暁家の人たちも あたしを家族だと言ってくれるけど、やはり遠慮してしまって我儘は言えなかった。

そんな あたしの心情を察して、奈々は 思う存分に 甘やかせてくれる。そんな奈々に あたしは 助けられたし、これ以上ないくらいに依存している。

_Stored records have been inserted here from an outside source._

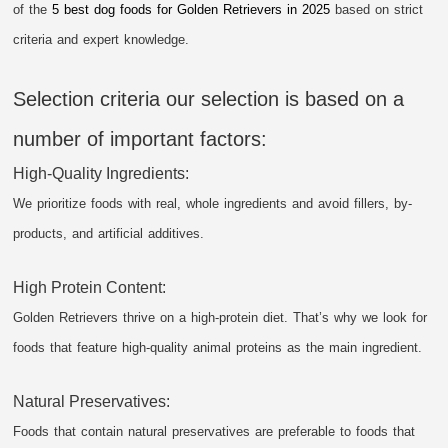
of the
5 best dog foods for Golden Retrievers in 2025
based on strict
criteria and expert knowledge.
Selection criteria our selection is based on a
number of important factors:
High-Quality Ingredients:
We prioritize foods with real, whole ingredients and avoid fillers, by-
products, and artificial additives.
High Protein Content:
Golden Retrievers thrive on a high-protein diet. That’s why we look for
foods that feature high-quality animal proteins as the main ingredient.
Natural Preservatives:
Foods that contain natural preservatives are preferable to foods that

だからこそ、奈々が他人と関わるのは いい気分はしないし、¨コード:ブレイカー¨となんてもってのほかだ。

でも、縛り付けたくはなくて 言えないでいる

だから、せてめ ¨普通の奈々¨でいられるのは、あたしの前だけであって欲しい。


『はい、今日は レイちゃんの大好きな ハヤシライスだよー』

「お!マジで?やり〜」


奈々は、知らないだろうけど あたしがハヤシライスが好きなのは、両親を亡くして 絶望していたあたしに、奈々が作ってくれた 初めてのご飯だから

まだ10にもらならない幼い奈々が、あたしの為に やったことのない料理なんかをしてくれた。

今でも あの味は忘れられない
あれは、あたしが奈々に助けられた日だから。


『レイちゃんは、黙って 私の側にいればいいのよ?もう、変な気をつかったりせずに 思いっきり頼ること。わかった?』

「はーい」


例え 成瀬の前でも 絶対に奈々は、¨暁奈々¨を崩さない。

あたしと二人の時だけ、¨普通の奈々¨なのだから。

普段は、あたしに ツンとしているけど 二人になれば 違う


あたしの この独占欲は、そろそろ狂い始めているのかもしれない。










依存


レイちゃんの異常なまでの執着心、その異常さに気づいていても、私は 彼女を護る。この子には、私しかいないのだから。